EPA revokes approvals for some veterinary medicines and insecticides

New Zealand’s Environmental Protection Authority (EPA) has revoked approval for 18 veterinary medicine and insecticide products because of the risk to people and the environment from organophosphates and carbamates (OPCs). The EPA initiated a reassessment of 19 substances containing carbaryl, chlorpyrifos and diazinon which are used as active ingredients in veterinary medicines or in non-plant protection insecticides (in and around buildings, on hard surfaces, and in industrial situations) to control wasps and other insects. Approval for one product containing carbaryl has been retained, with significant restrictions on its use. “This reassessment was undertaken because of concerns about the safety and well-being of people and the environment resulting from the use of carbaryl, chlorpyrifos and diazinon,” said Applications and Assessment General Manager Sarah Gardner. “The toxicity of carbaryl, chlorpyrifos and diazinon means that serious human health and adverse environmental effects may result from their use.

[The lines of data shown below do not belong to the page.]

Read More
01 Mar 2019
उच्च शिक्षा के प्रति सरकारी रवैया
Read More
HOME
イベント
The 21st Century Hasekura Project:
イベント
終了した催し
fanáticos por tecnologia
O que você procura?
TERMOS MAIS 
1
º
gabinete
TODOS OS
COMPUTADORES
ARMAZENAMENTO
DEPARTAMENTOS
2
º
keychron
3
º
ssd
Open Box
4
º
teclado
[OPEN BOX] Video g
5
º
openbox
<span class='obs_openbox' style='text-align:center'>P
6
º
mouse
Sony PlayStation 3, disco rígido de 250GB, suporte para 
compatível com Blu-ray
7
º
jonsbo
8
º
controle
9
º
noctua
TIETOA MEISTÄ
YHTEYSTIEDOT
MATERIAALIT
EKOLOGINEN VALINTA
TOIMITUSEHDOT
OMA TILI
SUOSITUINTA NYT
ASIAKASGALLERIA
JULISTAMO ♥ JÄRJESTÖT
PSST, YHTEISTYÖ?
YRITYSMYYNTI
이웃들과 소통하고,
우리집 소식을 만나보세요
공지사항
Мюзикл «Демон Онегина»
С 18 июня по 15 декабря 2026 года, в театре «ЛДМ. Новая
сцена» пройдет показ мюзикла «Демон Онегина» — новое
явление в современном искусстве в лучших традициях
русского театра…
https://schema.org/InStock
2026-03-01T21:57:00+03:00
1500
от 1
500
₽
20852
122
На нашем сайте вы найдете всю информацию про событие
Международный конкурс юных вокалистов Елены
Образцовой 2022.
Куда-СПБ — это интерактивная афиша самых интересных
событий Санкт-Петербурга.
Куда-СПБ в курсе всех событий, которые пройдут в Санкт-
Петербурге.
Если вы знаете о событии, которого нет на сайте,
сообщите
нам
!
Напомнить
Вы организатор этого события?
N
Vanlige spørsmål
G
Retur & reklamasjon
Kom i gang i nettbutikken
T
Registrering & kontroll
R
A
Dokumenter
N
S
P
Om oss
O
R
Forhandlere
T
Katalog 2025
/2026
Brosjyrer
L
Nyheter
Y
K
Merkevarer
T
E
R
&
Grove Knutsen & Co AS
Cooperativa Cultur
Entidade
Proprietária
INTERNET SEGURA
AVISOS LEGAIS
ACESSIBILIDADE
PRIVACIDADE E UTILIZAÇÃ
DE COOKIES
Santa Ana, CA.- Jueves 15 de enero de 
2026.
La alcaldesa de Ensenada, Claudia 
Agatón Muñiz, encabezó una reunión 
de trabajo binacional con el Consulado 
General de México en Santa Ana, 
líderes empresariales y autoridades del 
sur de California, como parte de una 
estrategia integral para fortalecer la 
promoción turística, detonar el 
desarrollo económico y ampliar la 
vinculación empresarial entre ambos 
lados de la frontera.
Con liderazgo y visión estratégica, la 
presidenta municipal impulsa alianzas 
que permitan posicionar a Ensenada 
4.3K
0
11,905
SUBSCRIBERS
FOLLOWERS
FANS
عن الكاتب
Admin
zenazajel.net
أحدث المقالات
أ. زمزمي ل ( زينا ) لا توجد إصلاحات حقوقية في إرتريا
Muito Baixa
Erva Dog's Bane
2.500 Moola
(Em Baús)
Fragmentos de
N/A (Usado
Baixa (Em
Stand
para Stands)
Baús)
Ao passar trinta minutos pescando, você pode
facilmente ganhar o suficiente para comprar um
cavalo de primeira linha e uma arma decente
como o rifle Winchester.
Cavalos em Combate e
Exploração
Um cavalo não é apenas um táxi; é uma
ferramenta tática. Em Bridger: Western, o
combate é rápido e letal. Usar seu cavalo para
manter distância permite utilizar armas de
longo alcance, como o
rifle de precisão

As well as acute toxicity, there is potential for OPCs to cause longer term chronic health effects.” Approval was retained for one substance (carbaryl containing ear drops, approval no. HSR001825), with an additional control for child resistant packaging and a label warning to keep out of reach of children. The hazard classifications for this substance have also been reviewed and new classifications put in place.Reassessments of hazardous substances are undertaken when there is new information indicating that the risks to human health and the environment may not be adequately managed by existing controls.Many products in this reassessment have already been removed from the marketplace and are not currently used in New Zealand. The EPA has revoked these approvals to ensure that New Zealand does not become a market for obsolete products. From 28 February 2016, these substances are no longer able to be imported or manufactured.This reassessment followed the EPA’s previous OPC reassessment in June 2013, which only considered OPCs that were used as insecticides for plant protection. Read the decision details and information.

 

People who continue to use products containing these substances should take precautions, such as following the instructions on the label and washing their hands after using them. In most cases, there are safer, more effective alternatives available on the market. Any home users or retailers who need to dispose of small quantities of these substances should contact their local authority for advice on hazardous substance disposal in their area. Commercial users, and those with large quantities of these substances to dispose of, should contact a commercial hazardous waste disposal company.Anyone who wants to export their existing stocks as waste must follow relevant New Zealand law. This may include applying to the EPA for a permit to export hazardous waste.Find out more about applying for a permit to export hazardous waste. The EPA invited submissions on the reassessment in August 2015. Five submissions were received, two in support, two opposed and one neutral.The EPA’s role is to decide on applications under the HSNO Act to import and manufacture hazardous substances. We put controls in place to manage the risks of hazardous substances to safeguard people and the environment.